##### Input records
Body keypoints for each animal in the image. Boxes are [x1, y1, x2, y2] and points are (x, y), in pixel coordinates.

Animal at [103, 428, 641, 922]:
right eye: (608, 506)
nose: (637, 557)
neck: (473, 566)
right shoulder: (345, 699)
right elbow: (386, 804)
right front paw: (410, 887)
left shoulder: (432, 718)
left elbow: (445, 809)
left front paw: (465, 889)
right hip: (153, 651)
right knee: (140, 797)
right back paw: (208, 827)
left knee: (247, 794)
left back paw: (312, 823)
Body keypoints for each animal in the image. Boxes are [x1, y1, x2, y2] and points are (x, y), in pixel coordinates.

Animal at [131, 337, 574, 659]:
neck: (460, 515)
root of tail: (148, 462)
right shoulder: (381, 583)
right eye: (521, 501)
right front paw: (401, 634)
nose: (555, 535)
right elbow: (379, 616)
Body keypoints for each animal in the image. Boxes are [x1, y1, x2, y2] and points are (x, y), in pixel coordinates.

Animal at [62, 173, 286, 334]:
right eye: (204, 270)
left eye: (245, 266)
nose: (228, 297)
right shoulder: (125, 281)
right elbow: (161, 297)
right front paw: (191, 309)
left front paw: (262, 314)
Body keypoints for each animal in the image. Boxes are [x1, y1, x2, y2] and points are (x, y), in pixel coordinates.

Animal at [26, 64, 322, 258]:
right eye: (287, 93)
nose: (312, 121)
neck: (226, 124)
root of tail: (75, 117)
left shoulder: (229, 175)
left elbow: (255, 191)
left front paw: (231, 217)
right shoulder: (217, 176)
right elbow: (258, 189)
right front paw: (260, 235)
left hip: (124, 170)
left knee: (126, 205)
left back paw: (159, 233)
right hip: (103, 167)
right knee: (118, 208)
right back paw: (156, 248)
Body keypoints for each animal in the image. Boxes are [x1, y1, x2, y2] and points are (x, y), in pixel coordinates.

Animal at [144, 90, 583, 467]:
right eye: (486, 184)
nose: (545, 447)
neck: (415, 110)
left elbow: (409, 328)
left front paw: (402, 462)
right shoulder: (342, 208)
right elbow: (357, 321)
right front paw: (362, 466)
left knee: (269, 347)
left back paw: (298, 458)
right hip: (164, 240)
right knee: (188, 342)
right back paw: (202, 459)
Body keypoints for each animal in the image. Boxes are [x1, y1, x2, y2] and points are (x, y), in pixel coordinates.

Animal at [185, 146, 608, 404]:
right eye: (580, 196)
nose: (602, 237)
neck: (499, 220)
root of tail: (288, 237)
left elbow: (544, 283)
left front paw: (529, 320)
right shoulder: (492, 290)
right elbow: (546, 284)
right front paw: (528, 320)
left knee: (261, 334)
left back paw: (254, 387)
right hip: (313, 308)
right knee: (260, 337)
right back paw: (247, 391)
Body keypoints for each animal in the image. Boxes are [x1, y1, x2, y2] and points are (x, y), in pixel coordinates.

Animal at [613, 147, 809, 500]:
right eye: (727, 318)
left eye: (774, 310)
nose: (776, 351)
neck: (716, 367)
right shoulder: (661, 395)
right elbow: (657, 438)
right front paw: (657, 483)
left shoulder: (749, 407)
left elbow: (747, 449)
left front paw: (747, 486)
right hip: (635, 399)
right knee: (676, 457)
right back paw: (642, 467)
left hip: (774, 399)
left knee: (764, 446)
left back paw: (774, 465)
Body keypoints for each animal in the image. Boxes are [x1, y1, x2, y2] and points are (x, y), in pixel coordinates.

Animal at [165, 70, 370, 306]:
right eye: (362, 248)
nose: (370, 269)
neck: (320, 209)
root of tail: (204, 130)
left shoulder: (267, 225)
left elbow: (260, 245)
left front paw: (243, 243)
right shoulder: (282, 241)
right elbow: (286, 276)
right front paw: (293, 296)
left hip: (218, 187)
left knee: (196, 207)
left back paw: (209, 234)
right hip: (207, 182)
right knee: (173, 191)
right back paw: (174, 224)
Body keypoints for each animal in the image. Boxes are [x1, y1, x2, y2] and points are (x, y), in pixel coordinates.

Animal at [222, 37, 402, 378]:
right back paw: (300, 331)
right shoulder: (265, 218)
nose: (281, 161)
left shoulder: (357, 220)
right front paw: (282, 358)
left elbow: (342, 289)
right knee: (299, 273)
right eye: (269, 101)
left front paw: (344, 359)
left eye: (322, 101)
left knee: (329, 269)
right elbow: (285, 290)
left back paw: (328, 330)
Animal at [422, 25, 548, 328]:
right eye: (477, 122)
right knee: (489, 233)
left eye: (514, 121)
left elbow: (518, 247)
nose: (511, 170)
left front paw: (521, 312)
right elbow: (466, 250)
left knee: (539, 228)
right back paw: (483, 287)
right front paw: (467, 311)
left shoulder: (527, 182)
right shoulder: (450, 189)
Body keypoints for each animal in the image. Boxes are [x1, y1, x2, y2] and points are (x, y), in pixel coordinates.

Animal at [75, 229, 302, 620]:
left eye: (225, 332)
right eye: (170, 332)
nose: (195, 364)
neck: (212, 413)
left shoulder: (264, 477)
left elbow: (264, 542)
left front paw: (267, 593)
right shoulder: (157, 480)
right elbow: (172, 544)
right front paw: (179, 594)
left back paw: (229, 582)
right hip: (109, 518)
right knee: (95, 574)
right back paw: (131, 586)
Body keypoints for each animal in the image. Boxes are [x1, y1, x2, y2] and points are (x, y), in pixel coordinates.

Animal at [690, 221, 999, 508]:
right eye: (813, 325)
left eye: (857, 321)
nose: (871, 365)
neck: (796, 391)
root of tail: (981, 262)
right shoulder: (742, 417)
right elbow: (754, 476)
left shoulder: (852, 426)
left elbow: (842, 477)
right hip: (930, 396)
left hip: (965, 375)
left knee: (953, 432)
##########
### [What is required]
Output the listing once more. Leave each word as it stands.

### [Reply]
Body keypoints for each animal in the image. Boxes are [x1, y1, x2, y2] and points are (x, y), in pixel coordinates.

Animal at [103, 428, 641, 922]:
right eye: (608, 506)
nose: (637, 557)
neck: (473, 566)
right shoulder: (345, 699)
right elbow: (386, 804)
right front paw: (410, 887)
left shoulder: (432, 718)
left elbow: (445, 809)
left front paw: (465, 889)
right hip: (153, 651)
right knee: (140, 797)
right back paw: (208, 827)
left knee: (247, 794)
left back paw: (312, 823)
Body keypoints for each animal in the image. Boxes are [x1, y1, x2, y2] and points are (x, y), in pixel coordinates.

Animal at [131, 337, 574, 659]:
neck: (460, 515)
root of tail: (148, 462)
right shoulder: (381, 583)
right eye: (521, 501)
right front paw: (401, 634)
nose: (555, 535)
right elbow: (379, 616)
Body keypoints for each animal in the image. Boxes are [x1, y1, x2, y2] and points are (x, y), in pixel coordinates.

Animal at [62, 173, 286, 334]:
right eye: (204, 270)
left eye: (245, 266)
nose: (228, 297)
right shoulder: (125, 281)
right elbow: (161, 297)
right front paw: (191, 309)
left front paw: (262, 314)
Body keypoints for each animal in the image. Boxes are [x1, y1, x2, y2] and points are (x, y), in pixel coordinates.

Animal at [26, 64, 322, 258]:
right eye: (287, 93)
nose: (312, 121)
neck: (226, 124)
root of tail: (75, 117)
left shoulder: (229, 175)
left elbow: (255, 191)
left front paw: (231, 217)
right shoulder: (217, 176)
right elbow: (258, 189)
right front paw: (260, 235)
left hip: (124, 170)
left knee: (126, 205)
left back paw: (159, 233)
right hip: (103, 167)
right knee: (118, 208)
right back paw: (156, 248)
Body keypoints for each animal in the image. Boxes are [x1, y1, x2, y2] and points are (x, y), in pixel coordinates.

Animal at [144, 90, 583, 467]:
right eye: (486, 184)
nose: (545, 447)
neck: (415, 110)
left elbow: (409, 328)
left front paw: (402, 462)
right shoulder: (342, 208)
right elbow: (357, 321)
right front paw: (362, 466)
left knee: (269, 347)
left back paw: (298, 458)
right hip: (164, 240)
right knee: (188, 342)
right back paw: (202, 459)
Body keypoints for each animal in the image. Boxes are [x1, y1, x2, y2] and points are (x, y), in pixel coordinates.

Animal at [185, 146, 608, 404]:
right eye: (580, 196)
nose: (602, 237)
neck: (499, 220)
root of tail: (288, 237)
left elbow: (544, 283)
left front paw: (529, 320)
right shoulder: (492, 290)
right elbow: (546, 284)
right front paw: (528, 320)
left knee: (261, 334)
left back paw: (254, 387)
right hip: (313, 308)
right knee: (260, 337)
right back paw: (247, 391)
Body keypoints for each animal in the image. Boxes are [x1, y1, x2, y2] and points are (x, y), in pixel coordinates.

Animal at [613, 147, 809, 500]:
right eye: (727, 318)
left eye: (774, 310)
nose: (776, 351)
neck: (716, 367)
right shoulder: (661, 395)
right elbow: (657, 438)
right front paw: (657, 483)
left shoulder: (749, 407)
left elbow: (747, 449)
left front paw: (747, 486)
right hip: (635, 399)
right knee: (676, 457)
right back paw: (642, 467)
left hip: (774, 399)
left knee: (764, 446)
left back paw: (774, 465)
Body keypoints for each animal in the image. Boxes are [x1, y1, x2, y2] and points are (x, y), in pixel coordinates.

Animal at [165, 70, 370, 306]:
right eye: (362, 248)
nose: (370, 269)
neck: (320, 209)
root of tail: (204, 130)
left shoulder: (267, 225)
left elbow: (260, 245)
left front paw: (243, 243)
right shoulder: (282, 241)
right elbow: (286, 276)
right front paw: (293, 296)
left hip: (218, 187)
left knee: (196, 207)
left back paw: (209, 234)
right hip: (207, 182)
right knee: (173, 191)
right back paw: (174, 224)
Body keypoints for each animal in the image. Boxes are [x1, y1, x2, y2] and points are (x, y), in pixel coordinates.

Animal at [222, 37, 402, 378]:
right back paw: (300, 331)
right shoulder: (265, 218)
nose: (281, 161)
left shoulder: (357, 220)
right front paw: (282, 358)
left elbow: (342, 289)
right knee: (299, 273)
right eye: (269, 101)
left front paw: (344, 359)
left eye: (322, 101)
left knee: (329, 269)
right elbow: (285, 290)
left back paw: (328, 330)
Animal at [422, 25, 548, 328]:
right eye: (477, 122)
right knee: (489, 233)
left eye: (514, 121)
left elbow: (518, 247)
nose: (511, 170)
left front paw: (521, 312)
right elbow: (466, 250)
left knee: (539, 228)
right back paw: (483, 287)
right front paw: (467, 311)
left shoulder: (527, 182)
right shoulder: (450, 189)
Body keypoints for each animal in the image. Boxes are [x1, y1, x2, y2] and points are (x, y), in pixel coordinates.

Animal at [75, 229, 302, 620]:
left eye: (225, 332)
right eye: (170, 332)
nose: (195, 364)
neck: (212, 413)
left shoulder: (264, 477)
left elbow: (264, 542)
left front paw: (267, 593)
right shoulder: (157, 480)
right elbow: (172, 544)
right front paw: (179, 594)
left back paw: (229, 582)
right hip: (109, 518)
right knee: (95, 574)
right back paw: (131, 586)
Body keypoints for each animal in the image. Boxes are [x1, y1, x2, y2] and points are (x, y), in pixel coordinates.

Animal at [690, 221, 999, 508]:
right eye: (813, 325)
left eye: (857, 321)
nose: (871, 365)
neck: (796, 391)
root of tail: (981, 262)
right shoulder: (742, 417)
right elbow: (754, 476)
left shoulder: (852, 426)
left elbow: (842, 477)
right hip: (930, 396)
left hip: (965, 375)
left knee: (953, 432)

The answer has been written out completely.